(The Center Square) – As Amazon continues to fend off political interests who are increasingly eager to regulate and rein in the tech giant, one attorney general has filed a lawsuit that could have major implications.
The District of Columbia filed an antitrust lawsuit Tuesday against Amazon alleging the company is using its monopoly power to control sellers and inflate prices online.
“We filed this antitrust lawsuit to put an end to Amazon’s illegal control of prices across the online retail market,” said Washington, D.C. Attorney General Karl A. Racine.
The lawsuit alleges that Amazon negotiates aggressive contracts with third-party sellers, requiring that they not offer their products for cheaper on another online platform. Amazon formally banned sellers from selling their goods cheaper on a different platform until announcing a change in that policy in 2019.

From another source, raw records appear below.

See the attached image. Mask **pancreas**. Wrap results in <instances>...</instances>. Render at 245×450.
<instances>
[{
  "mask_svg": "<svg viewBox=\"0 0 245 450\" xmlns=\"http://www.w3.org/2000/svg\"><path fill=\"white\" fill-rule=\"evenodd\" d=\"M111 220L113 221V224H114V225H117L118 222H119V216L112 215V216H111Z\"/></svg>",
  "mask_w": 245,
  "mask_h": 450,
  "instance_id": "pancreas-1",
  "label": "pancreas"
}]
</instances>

“Amazon requires third-party sellers to agree that they won’t offer their products anywhere else online – including their own websites – for a lower price than on Amazon. Amazon claimed it removed its price parity restrictions in 2019,” Racine said. However, he claims Amazon replaced the provision with an “effectively-identical substitute that says third-party sellers can be sanctioned or removed from Amazon if they offer their products for lower prices elsewhere.
"These agreements also impose an artificially high price floor across the online retail marketplace and ensure that high fees charged to third-party sellers by Amazon – as much as 40% of the product price – are incorporated not only into the price charged on Amazon, but also into prices on competing platforms," Racine added.
Amazon has pushed back against Racine, saying the lawsuit would lead to higher prices for consumers.
“The DC Attorney General has it exactly backwards – sellers set their own prices for the products they offer in our store,” an Amazon spokesperson said. “Amazon takes pride in the fact that we offer low prices across the broadest selection, and like any store we reserve the right not to highlight offers to customers that are not priced competitively. The relief the AG seeks would force Amazon to feature higher prices to customers, oddly going against core objectives of antitrust law.”
Though they take different approaches on the issue, both Republicans and Democrats have showed a willingness to challenge the largest tech companies in the nation. This lawsuit could provide more ammunition in this fight.
U.S. Sen. Josh Hawley, R-Mo, introduced legislation in April to severely limit big tech companies' ability to grow and expand via mergers.
“Woke Big Tech companies like Google and Amazon have been coddled by Washington politicians for years,” Hawley said after introducing the bill. “This treatment has allowed them to amass colossal amounts of power that they use to censor political opinions they don’t agree with and shut out competitors who offer consumers an alternative to the status quo. It’s past time to bust up Big Tech companies, restore competition, and give the power back to the American consumers.”
Hawley keyed in on a similar point as Racine, taking issue with the fact that Amazon owns the online store and sells its own products within it.
“Amazon should not be able to own Amazon Marketplace and sell their own Amazon products on their marketplace against other competitors,” Hawley’s office said in a statement in April. “Amazon cannot continue to operate an overwhelmingly dominant retail business and simultaneously own an enormous share of the cloud computing technology upon which the internet itself is built.”
Both Google and Facebook have been hit with similar lawsuits, though they involve more states. Whether more actors join the antitrust effort against Amazon remains to be seen.
“We need a fair online marketplace that expands options available to District residents and promotes competition, innovation, and choice,” Racine said.